YOUR TASK:
Output every record precisely.

══ EXERCISE MATERIALS

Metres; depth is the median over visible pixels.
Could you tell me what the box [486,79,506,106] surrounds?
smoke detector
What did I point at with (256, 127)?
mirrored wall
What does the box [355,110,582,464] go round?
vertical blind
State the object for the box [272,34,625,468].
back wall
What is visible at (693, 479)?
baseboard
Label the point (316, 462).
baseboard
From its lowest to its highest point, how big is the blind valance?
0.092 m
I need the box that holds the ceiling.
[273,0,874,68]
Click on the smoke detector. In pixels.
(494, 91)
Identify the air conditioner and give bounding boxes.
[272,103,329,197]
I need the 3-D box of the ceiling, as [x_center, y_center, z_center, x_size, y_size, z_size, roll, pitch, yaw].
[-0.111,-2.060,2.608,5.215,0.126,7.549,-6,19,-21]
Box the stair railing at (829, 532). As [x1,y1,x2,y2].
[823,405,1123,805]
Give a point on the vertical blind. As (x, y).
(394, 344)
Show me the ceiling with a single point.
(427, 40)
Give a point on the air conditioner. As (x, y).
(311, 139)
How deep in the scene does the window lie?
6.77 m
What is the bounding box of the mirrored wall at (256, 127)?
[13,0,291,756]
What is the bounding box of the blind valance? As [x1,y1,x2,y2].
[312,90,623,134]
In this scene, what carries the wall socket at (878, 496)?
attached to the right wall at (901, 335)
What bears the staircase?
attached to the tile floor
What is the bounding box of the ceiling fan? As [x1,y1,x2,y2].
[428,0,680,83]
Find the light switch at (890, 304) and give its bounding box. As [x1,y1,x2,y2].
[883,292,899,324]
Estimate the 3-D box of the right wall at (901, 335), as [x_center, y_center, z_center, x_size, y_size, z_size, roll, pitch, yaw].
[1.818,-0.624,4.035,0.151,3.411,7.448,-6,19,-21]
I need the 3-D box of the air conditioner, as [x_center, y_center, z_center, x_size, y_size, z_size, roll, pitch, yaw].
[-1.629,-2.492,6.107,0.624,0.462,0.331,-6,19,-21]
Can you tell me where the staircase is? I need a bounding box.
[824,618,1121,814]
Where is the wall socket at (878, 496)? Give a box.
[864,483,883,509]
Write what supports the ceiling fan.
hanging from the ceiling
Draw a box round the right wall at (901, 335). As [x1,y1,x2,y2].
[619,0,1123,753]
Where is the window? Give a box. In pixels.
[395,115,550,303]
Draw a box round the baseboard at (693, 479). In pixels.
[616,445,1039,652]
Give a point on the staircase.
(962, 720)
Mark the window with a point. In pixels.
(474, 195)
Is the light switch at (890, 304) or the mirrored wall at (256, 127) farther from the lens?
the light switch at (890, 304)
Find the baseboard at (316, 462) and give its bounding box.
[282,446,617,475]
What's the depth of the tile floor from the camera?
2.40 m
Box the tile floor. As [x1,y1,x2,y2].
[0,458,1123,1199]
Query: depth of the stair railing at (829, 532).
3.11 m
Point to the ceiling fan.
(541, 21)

════

WORKED SOLUTION:
Metres; depth is the median over visible pixels.
Could you tell me what the box [486,79,506,106] surrounds?
smoke detector
What did I point at with (256, 127)?
mirrored wall
What does the box [355,110,582,464] go round?
vertical blind
State the object for the box [272,34,625,468].
back wall
What is visible at (693, 479)?
baseboard
Label the point (316, 462).
baseboard
From its lowest to its highest point, how big is the blind valance?
0.092 m
I need the box that holds the ceiling.
[273,0,874,68]
Click on the smoke detector. In pixels.
(494, 91)
Identify the air conditioner and give bounding boxes.
[272,103,329,197]
I need the 3-D box of the ceiling, as [x_center, y_center, z_center, x_size, y_size, z_size, roll, pitch, yaw].
[-0.111,-2.060,2.608,5.215,0.126,7.549,-6,19,-21]
Box the stair railing at (829, 532). As [x1,y1,x2,y2].
[823,405,1123,805]
Give a point on the vertical blind. As (x, y).
(394, 344)
Show me the ceiling with a single point.
(427, 40)
Give a point on the air conditioner. As (x, y).
(311, 139)
How deep in the scene does the window lie?
6.77 m
What is the bounding box of the mirrored wall at (256, 127)?
[13,0,291,756]
What is the bounding box of the blind valance? As [x1,y1,x2,y2].
[312,90,623,134]
In this scene, what carries the wall socket at (878, 496)?
attached to the right wall at (901, 335)
What bears the staircase?
attached to the tile floor
What is the bounding box of the ceiling fan? As [x1,y1,x2,y2].
[428,0,680,83]
Find the light switch at (890, 304) and give its bounding box. As [x1,y1,x2,y2].
[883,292,899,324]
Estimate the 3-D box of the right wall at (901, 335), as [x_center, y_center, z_center, x_size, y_size, z_size, roll, pitch, yaw].
[1.818,-0.624,4.035,0.151,3.411,7.448,-6,19,-21]
I need the 3-D box of the air conditioner, as [x_center, y_center, z_center, x_size, y_size, z_size, roll, pitch, yaw].
[-1.629,-2.492,6.107,0.624,0.462,0.331,-6,19,-21]
Can you tell me where the staircase is? I need a bounding box.
[824,618,1121,814]
Where is the wall socket at (878, 496)? Give a box.
[864,483,883,509]
Write what supports the ceiling fan.
hanging from the ceiling
Draw a box round the right wall at (901, 335). As [x1,y1,x2,y2].
[619,0,1123,753]
Where is the window? Give a box. In pixels.
[395,115,550,303]
Draw a box round the baseboard at (693, 479). In pixels.
[616,445,1039,652]
Give a point on the staircase.
(962, 720)
Mark the window with a point. In pixels.
(474, 195)
Is the light switch at (890, 304) or the mirrored wall at (256, 127) farther from the lens?
the light switch at (890, 304)
Find the baseboard at (316, 462) and give its bounding box.
[282,446,617,475]
What's the depth of the tile floor from the camera?
2.40 m
Box the tile floor. As [x1,y1,x2,y2].
[0,458,1123,1199]
Query: depth of the stair railing at (829, 532).
3.11 m
Point to the ceiling fan.
(541, 21)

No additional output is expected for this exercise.